*Activity*
The lines of the records that include "microscopy" should all be copied.

(Dataset entries)
════

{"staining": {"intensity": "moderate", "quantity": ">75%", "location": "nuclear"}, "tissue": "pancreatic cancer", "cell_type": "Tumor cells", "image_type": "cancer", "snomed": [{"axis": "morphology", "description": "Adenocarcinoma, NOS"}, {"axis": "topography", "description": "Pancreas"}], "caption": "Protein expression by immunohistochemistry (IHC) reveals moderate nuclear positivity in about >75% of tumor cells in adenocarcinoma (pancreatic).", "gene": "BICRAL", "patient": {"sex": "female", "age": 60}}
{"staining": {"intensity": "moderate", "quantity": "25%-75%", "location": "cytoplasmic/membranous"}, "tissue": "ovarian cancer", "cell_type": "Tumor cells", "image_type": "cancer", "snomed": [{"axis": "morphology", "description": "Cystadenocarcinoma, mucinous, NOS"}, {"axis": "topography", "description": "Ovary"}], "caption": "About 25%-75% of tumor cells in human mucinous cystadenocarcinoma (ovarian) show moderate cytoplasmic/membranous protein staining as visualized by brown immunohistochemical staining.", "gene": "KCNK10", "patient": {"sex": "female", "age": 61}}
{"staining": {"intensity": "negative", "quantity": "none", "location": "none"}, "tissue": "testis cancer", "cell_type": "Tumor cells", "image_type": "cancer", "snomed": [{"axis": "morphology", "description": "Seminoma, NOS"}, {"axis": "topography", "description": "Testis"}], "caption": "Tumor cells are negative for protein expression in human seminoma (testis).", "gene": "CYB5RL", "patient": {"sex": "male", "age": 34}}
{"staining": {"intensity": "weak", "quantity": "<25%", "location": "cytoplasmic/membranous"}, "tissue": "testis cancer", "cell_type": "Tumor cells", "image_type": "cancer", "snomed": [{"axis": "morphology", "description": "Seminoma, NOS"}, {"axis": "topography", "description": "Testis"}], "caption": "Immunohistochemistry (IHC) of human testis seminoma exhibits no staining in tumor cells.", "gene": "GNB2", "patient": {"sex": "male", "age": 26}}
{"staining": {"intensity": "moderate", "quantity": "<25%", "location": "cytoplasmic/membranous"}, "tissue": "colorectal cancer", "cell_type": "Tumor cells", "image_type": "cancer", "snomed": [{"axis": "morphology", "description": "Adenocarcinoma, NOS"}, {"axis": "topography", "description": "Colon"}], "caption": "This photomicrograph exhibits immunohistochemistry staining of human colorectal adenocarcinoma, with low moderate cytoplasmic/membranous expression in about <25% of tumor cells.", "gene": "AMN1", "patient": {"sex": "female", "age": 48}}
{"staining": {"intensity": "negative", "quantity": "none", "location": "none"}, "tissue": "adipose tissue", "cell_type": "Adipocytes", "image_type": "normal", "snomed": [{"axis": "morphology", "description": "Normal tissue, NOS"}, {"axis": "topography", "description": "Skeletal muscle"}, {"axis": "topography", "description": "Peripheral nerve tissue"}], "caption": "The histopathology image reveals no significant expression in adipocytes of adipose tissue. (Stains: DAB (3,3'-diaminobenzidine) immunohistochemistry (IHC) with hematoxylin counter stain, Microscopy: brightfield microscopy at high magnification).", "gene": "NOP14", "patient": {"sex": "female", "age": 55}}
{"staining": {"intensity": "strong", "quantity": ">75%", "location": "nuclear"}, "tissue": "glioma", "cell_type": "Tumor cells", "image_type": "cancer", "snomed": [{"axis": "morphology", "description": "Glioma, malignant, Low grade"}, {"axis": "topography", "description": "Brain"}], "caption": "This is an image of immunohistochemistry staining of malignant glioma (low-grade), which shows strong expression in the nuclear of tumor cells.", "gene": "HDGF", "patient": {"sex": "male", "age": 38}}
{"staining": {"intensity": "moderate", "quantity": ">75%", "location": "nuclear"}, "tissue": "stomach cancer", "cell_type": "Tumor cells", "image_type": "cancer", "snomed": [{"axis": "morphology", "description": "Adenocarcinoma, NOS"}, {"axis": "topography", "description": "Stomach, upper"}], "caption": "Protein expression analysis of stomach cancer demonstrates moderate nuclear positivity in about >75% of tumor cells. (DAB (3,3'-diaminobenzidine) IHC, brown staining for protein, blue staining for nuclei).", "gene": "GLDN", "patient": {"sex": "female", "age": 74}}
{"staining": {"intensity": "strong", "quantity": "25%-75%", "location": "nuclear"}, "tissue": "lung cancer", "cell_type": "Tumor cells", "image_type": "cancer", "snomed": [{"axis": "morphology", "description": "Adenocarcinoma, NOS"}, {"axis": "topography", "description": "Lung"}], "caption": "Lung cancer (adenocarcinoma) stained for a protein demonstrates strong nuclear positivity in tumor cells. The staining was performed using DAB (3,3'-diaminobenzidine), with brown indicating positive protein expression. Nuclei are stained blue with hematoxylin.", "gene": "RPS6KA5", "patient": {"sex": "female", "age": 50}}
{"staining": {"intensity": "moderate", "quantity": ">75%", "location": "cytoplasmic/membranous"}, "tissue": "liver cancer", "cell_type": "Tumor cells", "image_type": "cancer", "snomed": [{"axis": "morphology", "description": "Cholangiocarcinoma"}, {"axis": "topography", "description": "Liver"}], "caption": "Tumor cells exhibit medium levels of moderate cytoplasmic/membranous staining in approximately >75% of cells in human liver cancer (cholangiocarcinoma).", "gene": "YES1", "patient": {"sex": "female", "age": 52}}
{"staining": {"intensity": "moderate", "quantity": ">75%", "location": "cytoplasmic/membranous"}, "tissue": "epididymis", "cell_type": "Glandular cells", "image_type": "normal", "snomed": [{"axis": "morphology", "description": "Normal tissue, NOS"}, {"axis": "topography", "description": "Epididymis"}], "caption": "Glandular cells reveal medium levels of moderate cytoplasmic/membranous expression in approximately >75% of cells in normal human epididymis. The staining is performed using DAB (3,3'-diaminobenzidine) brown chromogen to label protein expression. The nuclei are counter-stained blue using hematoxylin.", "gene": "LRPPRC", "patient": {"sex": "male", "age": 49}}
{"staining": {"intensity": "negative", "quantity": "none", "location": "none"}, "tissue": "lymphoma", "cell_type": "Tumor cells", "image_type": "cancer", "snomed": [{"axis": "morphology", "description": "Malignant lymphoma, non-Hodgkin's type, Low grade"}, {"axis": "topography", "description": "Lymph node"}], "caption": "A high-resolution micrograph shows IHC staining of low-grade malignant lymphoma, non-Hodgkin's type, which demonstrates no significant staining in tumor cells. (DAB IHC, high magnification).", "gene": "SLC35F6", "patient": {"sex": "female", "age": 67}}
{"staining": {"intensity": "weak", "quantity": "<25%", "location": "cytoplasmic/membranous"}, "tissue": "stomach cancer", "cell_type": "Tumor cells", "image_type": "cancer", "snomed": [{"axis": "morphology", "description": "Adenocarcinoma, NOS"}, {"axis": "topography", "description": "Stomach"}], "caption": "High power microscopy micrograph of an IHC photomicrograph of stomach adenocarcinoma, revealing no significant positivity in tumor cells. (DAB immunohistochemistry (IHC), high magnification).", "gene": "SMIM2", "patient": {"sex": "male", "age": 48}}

════

*Result*
{"staining": {"intensity": "negative", "quantity": "none", "location": "none"}, "tissue": "adipose tissue", "cell_type": "Adipocytes", "image_type": "normal", "snomed": [{"axis": "morphology", "description": "Normal tissue, NOS"}, {"axis": "topography", "description": "Skeletal muscle"}, {"axis": "topography", "description": "Peripheral nerve tissue"}], "caption": "The histopathology image reveals no significant expression in adipocytes of adipose tissue. (Stains: DAB (3,3'-diaminobenzidine) immunohistochemistry (IHC) with hematoxylin counter stain, Microscopy: brightfield microscopy at high magnification).", "gene": "NOP14", "patient": {"sex": "female", "age": 55}}
{"staining": {"intensity": "weak", "quantity": "<25%", "location": "cytoplasmic/membranous"}, "tissue": "stomach cancer", "cell_type": "Tumor cells", "image_type": "cancer", "snomed": [{"axis": "morphology", "description": "Adenocarcinoma, NOS"}, {"axis": "topography", "description": "Stomach"}], "caption": "High power microscopy micrograph of an IHC photomicrograph of stomach adenocarcinoma, revealing no significant positivity in tumor cells. (DAB immunohistochemistry (IHC), high magnification).", "gene": "SMIM2", "patient": {"sex": "male", "age": 48}}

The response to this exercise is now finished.